One of the photographs included by Becky Blackley in The Autoharp Book, is of a “special label” in an instrument otherwise marked with dates to July 1895. I am positing that it names the organization in London:

Man’f’d for the
American Autoharp Co.
by the
C. F. Zimmermann Co.
Dolgeville,
N. Y.

The facility in Dolgeville was the successor to C. F. Zimmermann’s original autoharp factory in Philadelphia. In apparent preparation for its sale to Alfred Dolge, Zimmermann applied for a US trademark for the word Autoharp, issued on 17 January 1893 (no. 22339). In the application he declared having “used it…in commerce between the United States and foreign nations…particularly with England.”

The possibility of his bridgehead there having been the unincorporated partnership of which Louis William Walker was a member, is bolstered by the details of Walker’s situation in Philadelphia. The 1893 edition of Boyd’s Philadelphia Directory lists him as a musical instrument maker living at 465 York Avenue. This was a five-minute walk from Zimmermann’s factory at 240 North Second Street. Two years earlier he was a cabinet maker living over an hour away.

If it can correctly be surmised from this that Walker worked for Zimmermann, he would either have been left unemployed or obligated to relocate, when Dolge acquired the autoharp facility and moved it to New York in 1893. Walker is not listed in any later Philadelphia directory that I could find. But he reappears with a London address in a corporate document of the American Autoharp Company dated 24 August 1894 — just four months after its founding — and in a similar document from 11 July 1895.

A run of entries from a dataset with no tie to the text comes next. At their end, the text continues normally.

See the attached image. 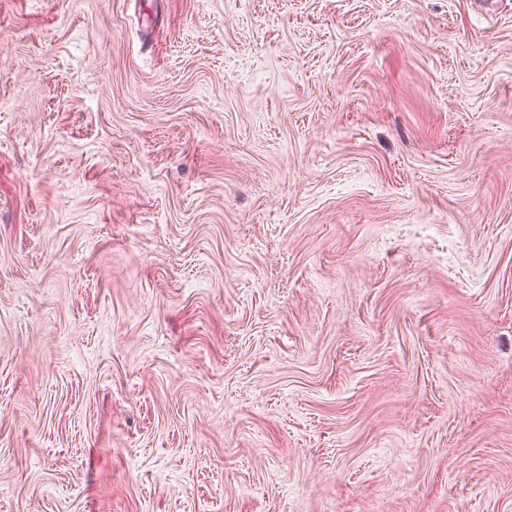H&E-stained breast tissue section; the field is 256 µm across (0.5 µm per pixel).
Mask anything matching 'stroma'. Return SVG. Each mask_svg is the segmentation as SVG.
<instances>
[{
	"label": "stroma",
	"instance_id": "1",
	"mask_svg": "<svg viewBox=\"0 0 512 512\" xmlns=\"http://www.w3.org/2000/svg\"><path fill=\"white\" fill-rule=\"evenodd\" d=\"M0 512H512V0H0Z\"/></svg>",
	"mask_w": 512,
	"mask_h": 512
}]
</instances>
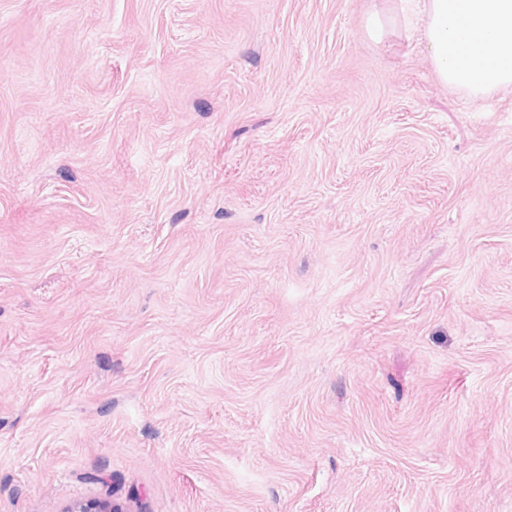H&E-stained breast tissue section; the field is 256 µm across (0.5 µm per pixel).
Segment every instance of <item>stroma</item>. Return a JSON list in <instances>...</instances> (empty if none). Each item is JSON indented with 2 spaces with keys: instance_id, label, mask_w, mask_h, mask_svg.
I'll use <instances>...</instances> for the list:
<instances>
[{
  "instance_id": "stroma-1",
  "label": "stroma",
  "mask_w": 512,
  "mask_h": 512,
  "mask_svg": "<svg viewBox=\"0 0 512 512\" xmlns=\"http://www.w3.org/2000/svg\"><path fill=\"white\" fill-rule=\"evenodd\" d=\"M103 498L512 512V87L398 0H0V512Z\"/></svg>"
}]
</instances>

On 25 July 1895, Eschemann applied for a British patent for “Improvements relating to Auto-harps.” It was in his name only without any mention of the Company. He submitted its complete specification directly with the application but it was not approved until 25 July 1896 (GB1895014204).

He filed a substantively identical application for a US patent headed “Autoharp,” on 13 September 1895, again in his name only. Its examination also took an exceptionally long time and the patent wasn’t issued until 25 August 1896 (US566388). Both delays can plausibly have resulted from objections filed by competitors, not least in the US.

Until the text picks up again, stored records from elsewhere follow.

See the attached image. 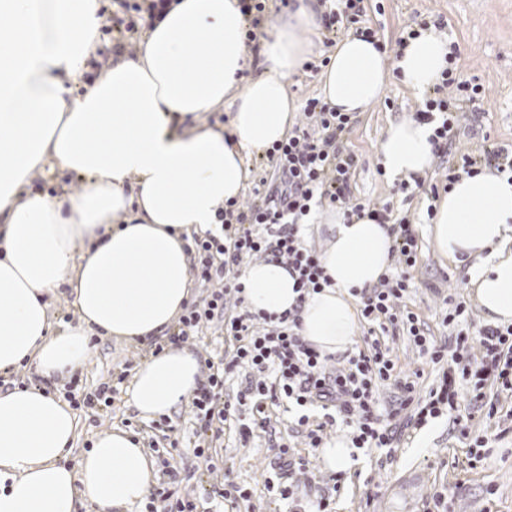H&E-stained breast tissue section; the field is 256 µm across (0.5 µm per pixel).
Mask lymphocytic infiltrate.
<instances>
[{
	"mask_svg": "<svg viewBox=\"0 0 512 512\" xmlns=\"http://www.w3.org/2000/svg\"><path fill=\"white\" fill-rule=\"evenodd\" d=\"M172 0H110L99 16L104 34L120 32L122 41L113 53L136 51L143 29L162 18ZM361 0H331L321 15L328 33L325 47L353 26H359ZM486 89L478 78H464L456 56L433 92L423 98L415 112L418 121L432 127L431 141L436 158L444 160L442 182L431 185V195L450 191L459 173L476 176L483 168L512 174V146L491 143L480 150H460L458 143L474 117L476 102L484 100ZM355 123L351 112H339L319 98L306 100L301 119L287 138L272 144L265 157L273 167L274 179L264 191L247 201L230 200L217 213L222 235L195 237L190 272L201 293L185 306L166 342H155V352L165 344L181 345L198 336L203 328L215 326L231 350L223 359L206 361V369L191 396L198 441L195 456L220 443L227 422H235L241 438L261 431L272 436L276 425L269 408L289 403L302 408L296 432L308 447H321L326 427L342 423L352 427L356 448H378L395 452L404 433L424 427L429 420L451 412L461 435L469 437L470 448H483L485 438L473 434L470 417L458 415L461 394L467 393L486 417L498 413L495 401L487 400L486 388L512 397V325H475L464 300L454 295L442 298L441 324L448 329L447 340L430 338L425 322L404 302L410 273L418 264V238L408 215L394 212L389 204L363 201L351 190L358 166L356 155L345 139ZM454 165H447L448 156ZM339 207L345 218L369 217L388 225L394 245L385 274L372 287L359 293L361 315L369 325L366 349L346 355L342 365L320 354L301 335L299 310L281 315L251 312L242 296L240 277L257 261L285 265L296 277L300 295L318 293L331 286L317 250L301 234L300 221L309 215L315 199ZM406 333L420 355L440 371L436 386L428 393L418 391L421 371L397 372L387 336ZM245 378L235 399L224 397V384L235 373ZM392 385L396 394L388 407H380L379 386ZM325 410V419L311 423L305 408ZM267 489L289 506V512H335L336 487L320 488L306 480L309 462L297 456L290 444L277 442ZM183 479L169 466L160 470L159 486L153 497L156 507L149 512H212L213 499L249 500L247 490L225 482L209 492L181 491Z\"/></svg>",
	"mask_w": 512,
	"mask_h": 512,
	"instance_id": "obj_1",
	"label": "lymphocytic infiltrate"
}]
</instances>
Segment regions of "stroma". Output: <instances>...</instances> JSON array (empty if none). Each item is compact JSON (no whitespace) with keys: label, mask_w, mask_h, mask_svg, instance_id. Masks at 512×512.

This might also explain why the English corporation changed its name from The American Autoharp Company to “The Autoharp Manufacturing Company,” at a meeting convened for that purpose on 20 December 1895. There is no list of attendees but the “special resolution” enacting the change is signed by Eschemann as the organization’s Secretary.

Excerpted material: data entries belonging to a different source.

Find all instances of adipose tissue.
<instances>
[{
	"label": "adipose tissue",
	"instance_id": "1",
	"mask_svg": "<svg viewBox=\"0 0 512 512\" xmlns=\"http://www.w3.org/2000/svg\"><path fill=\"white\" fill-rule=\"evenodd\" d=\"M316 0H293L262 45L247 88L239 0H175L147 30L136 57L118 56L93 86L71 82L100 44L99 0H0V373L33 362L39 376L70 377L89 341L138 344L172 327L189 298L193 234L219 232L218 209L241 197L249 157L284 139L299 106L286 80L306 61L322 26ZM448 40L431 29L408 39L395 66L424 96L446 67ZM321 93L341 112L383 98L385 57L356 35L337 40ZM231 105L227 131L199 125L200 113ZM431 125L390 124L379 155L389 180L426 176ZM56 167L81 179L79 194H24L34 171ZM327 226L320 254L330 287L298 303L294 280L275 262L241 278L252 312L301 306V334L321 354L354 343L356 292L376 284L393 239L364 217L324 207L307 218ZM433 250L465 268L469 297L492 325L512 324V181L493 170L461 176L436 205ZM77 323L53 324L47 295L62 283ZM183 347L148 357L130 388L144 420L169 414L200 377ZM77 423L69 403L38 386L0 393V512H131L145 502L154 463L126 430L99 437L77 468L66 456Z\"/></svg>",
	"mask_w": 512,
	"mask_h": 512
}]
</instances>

His 1895 patent applications state that “this invention relates to a class of musical instruments usually known as autoharps (or in Germany as accord-zithers).” Specific types vary in the mechanical attributes of the chord producing device. This one co-opts a movable bar housing patented by Paul Renk and Karl August Gütter in 1891 (discussed at length in the preceding post), which cascaded into a succession of what are termed “transposing autoharps.” The most recent such design was patented by William Bryant in US2010326255 and is demonstrated here.

Eschemann shifted the bar housing into three positions. He fitted it with 20 conventional damping bars and three rows of buttons. Their tops are marked with M, N, S, and D for major, minor, dominant seventh, and diminished seventh chords. Each bar produces three chords of the labeled type offset by semitones, depending on the position of the housing.

It will be seen that the total number of chords formed by the chord or damper bars in the three positions is sixty…but this is sufficient to produce all the keys…since some of the keys and chords are repeated in taking the whole series.

The actual chords are mapped on two equivalent tables above the buttons:

…arranged so that it may be readily understood by those familiar with ordinary musical notation or by those entirely unfamiliar with the theory of music.

The alternative to staff notation is the numerical system devised by Zimmermann, who crusaded for its widespread adoption. A schematic piano keyboard underneath the strings shifts along with the bar housing, adding a third frame of reference as well as guiding melodic transposition. Eschemann neither acknowledged the source of the numerical notation nor claimed to have developed it.